Hash Functions in 802.11: HMAC and PRF Explained

Hash functions play a crucial role in various applications, including hash maps, integrity checks, pseudo-random value generation, and transforming a passphrase into a usable key. In this discussion, we’ll explore specific hash-based functions used in the 802.11 specifications. These functions are essential for mapping a passphrase to a key, deriving new keys from a master key, and ensuring authentication.

HMAC (Keyed-Hash Message Authentication Code)

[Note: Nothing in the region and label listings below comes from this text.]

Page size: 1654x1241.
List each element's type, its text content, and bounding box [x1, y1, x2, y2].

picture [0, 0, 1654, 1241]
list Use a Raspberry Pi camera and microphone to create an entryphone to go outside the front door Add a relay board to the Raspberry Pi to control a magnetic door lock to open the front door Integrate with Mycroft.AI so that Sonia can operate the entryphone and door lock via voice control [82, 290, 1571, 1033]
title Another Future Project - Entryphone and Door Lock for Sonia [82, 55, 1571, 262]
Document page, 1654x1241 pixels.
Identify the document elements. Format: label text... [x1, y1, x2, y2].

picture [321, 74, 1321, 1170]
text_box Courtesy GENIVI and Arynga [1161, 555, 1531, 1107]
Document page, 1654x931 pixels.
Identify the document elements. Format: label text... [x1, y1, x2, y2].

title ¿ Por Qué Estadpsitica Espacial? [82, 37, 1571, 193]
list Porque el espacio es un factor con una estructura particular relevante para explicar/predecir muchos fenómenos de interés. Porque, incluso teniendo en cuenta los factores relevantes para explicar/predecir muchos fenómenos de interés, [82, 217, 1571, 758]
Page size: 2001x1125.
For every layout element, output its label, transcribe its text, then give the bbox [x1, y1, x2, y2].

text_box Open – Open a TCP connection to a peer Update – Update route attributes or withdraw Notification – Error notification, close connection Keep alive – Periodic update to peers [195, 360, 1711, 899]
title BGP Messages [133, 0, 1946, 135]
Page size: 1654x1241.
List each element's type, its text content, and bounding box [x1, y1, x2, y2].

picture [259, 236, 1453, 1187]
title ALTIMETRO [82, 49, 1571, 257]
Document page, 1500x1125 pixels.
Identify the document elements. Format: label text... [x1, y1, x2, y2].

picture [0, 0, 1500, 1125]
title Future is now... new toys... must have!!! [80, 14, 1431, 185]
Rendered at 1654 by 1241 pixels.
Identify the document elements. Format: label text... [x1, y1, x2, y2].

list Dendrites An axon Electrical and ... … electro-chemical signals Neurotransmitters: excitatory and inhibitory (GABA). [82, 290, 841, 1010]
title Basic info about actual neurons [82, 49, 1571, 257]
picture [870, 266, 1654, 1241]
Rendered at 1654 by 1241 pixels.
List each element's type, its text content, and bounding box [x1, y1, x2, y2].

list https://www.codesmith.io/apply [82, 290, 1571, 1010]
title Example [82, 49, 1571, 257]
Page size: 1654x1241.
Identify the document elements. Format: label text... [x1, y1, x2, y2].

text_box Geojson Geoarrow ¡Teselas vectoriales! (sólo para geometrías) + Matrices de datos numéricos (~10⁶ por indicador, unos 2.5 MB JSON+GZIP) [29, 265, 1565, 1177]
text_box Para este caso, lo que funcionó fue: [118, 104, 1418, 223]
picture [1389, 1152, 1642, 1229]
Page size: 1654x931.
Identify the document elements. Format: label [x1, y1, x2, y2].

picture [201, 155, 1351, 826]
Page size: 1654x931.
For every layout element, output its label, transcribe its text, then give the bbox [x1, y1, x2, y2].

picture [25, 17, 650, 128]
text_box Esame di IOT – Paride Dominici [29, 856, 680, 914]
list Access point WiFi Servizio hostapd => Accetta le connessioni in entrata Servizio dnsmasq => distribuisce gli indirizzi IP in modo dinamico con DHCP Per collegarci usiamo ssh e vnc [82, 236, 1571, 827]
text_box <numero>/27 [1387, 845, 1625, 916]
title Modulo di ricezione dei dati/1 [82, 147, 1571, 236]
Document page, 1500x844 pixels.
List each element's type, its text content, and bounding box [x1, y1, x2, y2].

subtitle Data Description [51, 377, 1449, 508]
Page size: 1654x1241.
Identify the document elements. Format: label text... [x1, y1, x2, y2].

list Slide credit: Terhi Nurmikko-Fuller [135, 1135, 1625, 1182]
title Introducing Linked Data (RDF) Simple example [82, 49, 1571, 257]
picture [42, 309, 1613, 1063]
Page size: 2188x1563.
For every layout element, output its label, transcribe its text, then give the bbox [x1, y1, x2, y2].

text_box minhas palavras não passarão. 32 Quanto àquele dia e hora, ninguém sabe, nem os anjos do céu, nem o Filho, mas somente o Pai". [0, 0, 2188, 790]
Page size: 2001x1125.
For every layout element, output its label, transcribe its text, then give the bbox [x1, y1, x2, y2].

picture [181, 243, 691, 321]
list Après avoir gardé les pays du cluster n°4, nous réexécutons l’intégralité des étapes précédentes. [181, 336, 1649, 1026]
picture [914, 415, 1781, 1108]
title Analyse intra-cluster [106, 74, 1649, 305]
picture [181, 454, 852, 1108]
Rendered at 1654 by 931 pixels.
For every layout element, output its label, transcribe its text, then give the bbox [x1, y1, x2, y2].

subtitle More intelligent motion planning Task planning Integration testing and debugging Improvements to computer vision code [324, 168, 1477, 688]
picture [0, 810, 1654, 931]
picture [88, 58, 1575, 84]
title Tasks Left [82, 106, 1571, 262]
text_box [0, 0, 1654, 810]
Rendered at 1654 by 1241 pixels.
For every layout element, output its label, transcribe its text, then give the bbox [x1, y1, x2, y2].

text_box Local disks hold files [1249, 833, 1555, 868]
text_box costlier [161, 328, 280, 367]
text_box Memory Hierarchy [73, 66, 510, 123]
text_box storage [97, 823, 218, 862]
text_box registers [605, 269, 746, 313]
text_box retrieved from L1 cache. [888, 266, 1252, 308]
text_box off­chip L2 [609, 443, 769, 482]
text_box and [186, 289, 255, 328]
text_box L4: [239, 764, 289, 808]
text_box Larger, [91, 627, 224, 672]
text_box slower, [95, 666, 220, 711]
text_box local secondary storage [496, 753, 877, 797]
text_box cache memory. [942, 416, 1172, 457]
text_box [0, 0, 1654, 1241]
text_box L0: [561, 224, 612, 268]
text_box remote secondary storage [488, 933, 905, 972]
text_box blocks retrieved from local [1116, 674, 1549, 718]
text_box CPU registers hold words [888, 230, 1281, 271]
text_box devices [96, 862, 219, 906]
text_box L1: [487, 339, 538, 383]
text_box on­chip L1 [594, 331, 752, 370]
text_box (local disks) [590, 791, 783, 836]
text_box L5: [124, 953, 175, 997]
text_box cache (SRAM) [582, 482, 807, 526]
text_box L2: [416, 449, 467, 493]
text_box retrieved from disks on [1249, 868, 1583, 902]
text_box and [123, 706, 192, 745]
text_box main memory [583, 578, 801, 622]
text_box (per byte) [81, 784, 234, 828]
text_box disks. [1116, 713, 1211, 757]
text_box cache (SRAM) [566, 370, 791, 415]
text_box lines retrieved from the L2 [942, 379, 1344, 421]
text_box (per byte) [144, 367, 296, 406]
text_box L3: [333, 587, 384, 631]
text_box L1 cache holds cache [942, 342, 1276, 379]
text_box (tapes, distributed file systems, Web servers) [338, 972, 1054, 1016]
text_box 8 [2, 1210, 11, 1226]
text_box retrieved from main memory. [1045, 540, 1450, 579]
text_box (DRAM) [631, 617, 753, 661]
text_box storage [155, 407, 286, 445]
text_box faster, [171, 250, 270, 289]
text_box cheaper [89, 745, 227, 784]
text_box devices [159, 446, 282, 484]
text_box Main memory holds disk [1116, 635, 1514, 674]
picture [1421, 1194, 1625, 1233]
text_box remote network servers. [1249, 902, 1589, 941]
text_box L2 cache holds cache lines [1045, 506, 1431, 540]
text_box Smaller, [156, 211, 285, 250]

Hash functions alone do not provide authentication. They simply take input data and produce a digest. If a sender calculates a hash and appends it to the transmitted data, an attacker could modify the data, recompute the hash, and send the altered message. The receiver, unaware of the tampering, would assume the message is intact.

This is where HMAC (Keyed-Hash Message Authentication Code) becomes essential. HMAC relies on a shared secret key between the sender and receiver. By hashing the key along with the message, HMAC ensures that an attacker cannot modify the data and regenerate a valid hash without knowing the secret key.

HMAC Implementation

HMAC is described in RFC 2104, but it does not specify a particular hash function. At the time of the RFC’s writing, common hash algorithms included MD5 and SHA-1. In this example, we’ll use SHA-1, but keep in mind that newer cryptographic standards favor more secure hash functions like SHA-2 and SHA-3.

HMAC inputs and output

The algorithm is straightforward:

  1. Key Processing:
    • If the input key (K) is longer than the hash function’s block size (SHA-1 uses 512-bit (64-byte) blocks), it is first hashed using the chosen hash function.
    • If the key is shorter than the block size, it is padded with zeros up to the block size.
  2. XORing the Key:
    • The key is XORed byte by byte with 0x36 (Inner Pad), producing XOR_ipad.
    • The same key is XORed byte by byte with 0x5C (Outer Pad), producing XOR_opad.
  3. Computing the HMAC Digest:
    • First, the hash function is applied to the concatenation of XOR_ipad and the message, resulting in Hash_ipad.
    • Then, the hash function is applied again to the concatenation of XOR_opad and Hash_ipad.
  4. Final Output:
    • The result of this second hash operation is the HMAC digest, also known as the MAC (Message Authentication Code).

And voilà! We have our HMAC.

Example HMAC-SHA1

key: ‘1Hundredwire_this_is_a_very_long_secret_with_more_than_64_bytes!!’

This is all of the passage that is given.